Should he deprive Mummy of the company of her only grandchild simply because Fanta couldn’t stand being separated from him?
What else could he do?
“She hasn’t had him over much for quite a while now,” he said in a kindly, comforting tone that sounded in the earpiece so deceitful to him that he pulled the receiver away from himself in embarrassment, as if someone else, who ought to be ashamed at disguising his hypocrisy so badly, had said it.
“She doesn’t like Djibril!” Fanta blurted out.
“What? You’re completely mistaken, she adores him.”
He was speaking cheerfully and forcefully now, even though he didn’t feel in the least cheerful or forceful, not in the least bright eyed and bushy tailed, having emerged from the melancholy, depressing, and painful dream (but a dream curiously not without a glint of hope) that every conversation with Fanta now resembled.
The sonorous tones of cheerful prattle from times past floated around them.
He could discern their obscure chirping and — as his skull throbbed and the hair stuck to his forehead in the stifling heat of the phone booth — it made him nostalgic, as if he had happened to hear a recording of deceased old friends, loving, very dear friends of old.
“Oh god of Mummy’s, oh good little father who’s done so much for Mummy, if she’s to be believed, grant that Fanta …”

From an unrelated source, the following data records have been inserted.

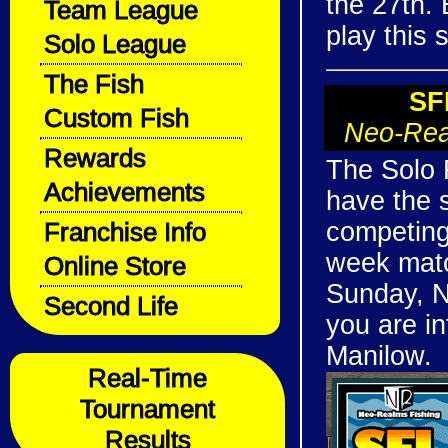
the 27th. 
Team League
play this 
Solo League
The Fish
SF
Custom Fish
Neo-Rea
Rewards
The Solo F
Achievements
have the 
Franchise Info
competing 
week matc
Online Store
Sunday, N
Second Life
you are i
Manilow.
Real-Time
Tournament
Results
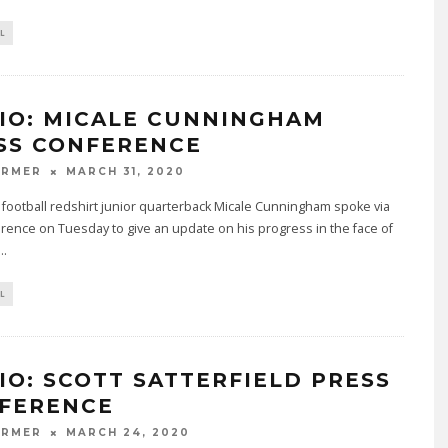
L
IO: MICALE CUNNINGHAM
SS CONFERENCE
ARMER
MARCH 31, 2020
e football redshirt junior quarterback Micale Cunningham spoke via
rence on Tuesday to give an update on his progress in the face of
...
L
IO: SCOTT SATTERFIELD PRESS
FERENCE
ARMER
MARCH 24, 2020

Even if he’d never paid much attention to Mummy’s pious enthusiasms — greeting her professions, prudent signs of the cross, and muttered invocations with a perpetually irritated, ironic smirk — he’d retained, almost in spite of himself, as a result of hearing it said so often, that the moral rectitude of a prayer was the necessary, if insufficient, condition of its fulfillment.
Where was that quality in what he was asking for?
“Mummy’s nice little god, compassionate father, I beg you …”
Where was it, his honesty, he wondered, from the moment he knew (or a second Rudy within him did: a younger, sterner, more scrupulous Rudy, a Rudy as yet unspoiled by setbacks, by want of understanding and compassion, and by the need to cobble together good reasons and poor excuses for himself), where was it, the truth of the soul, he wondered, knowing full well that in proposing to take Djibril to Mummy’s for the night, he wasn’t thinking about Mummy, that uppermost in his thoughts wasn’t any concern for her pleasure and happiness, but solely his own peace of mind in thereby preventing Fanta …
Because, surely, she’d never run away without the boy — or would she?
He could only judge from what she’d done before, but if, that first time, she’d taken Djibril with her, had Manille asked her to?
Why would Manille have wanted to be saddled with the child if there’d been any chance that Fanta would have abandoned Djibril to his father’s custody?
No, no, she wouldn’t leave without Djibril. Besides, the boy was afraid of his father, and Rudy, in a sense, was afraid of him too, because the child, his own son, didn’t like him, even if, in his young mind, he was unaware of the fact, and furthermore he didn’t like the house, his father’s house …
A fresh surge of anger was threatening to drown out all rational thought. He wanted to shout into the receiver, “I’ll never forgive you for what you’ve done to me!”
He could just as well have shouted, “I love you so much, there’s no one else I love in the whole wide world, everything must go back to what it was before!”
“Okay, see you this evening,” he said.
He hung up, downcast, exhausted, and feeling stunned, as if — after a long, melancholy, agonizing dream — he had to adjust his consciousness to the ambient reality, a reality that for him, he thought, was itself frequently just a cold, interminable, unchanging nightmare; it seemed to him that he moved from one dream to another without ever finding the exit, some sort of awakening that he modestly saw as putting things in order, as organizing rationally the scattered elements of his existence.
He left the phone booth.
It was already the hottest hour of the morning.
A glance at his watch informed him that he’d be later than he’d ever been before.
So what, he said to himself, annoyed, though slightly anxious at the prospect of finding himself once again face-to-face with Manille.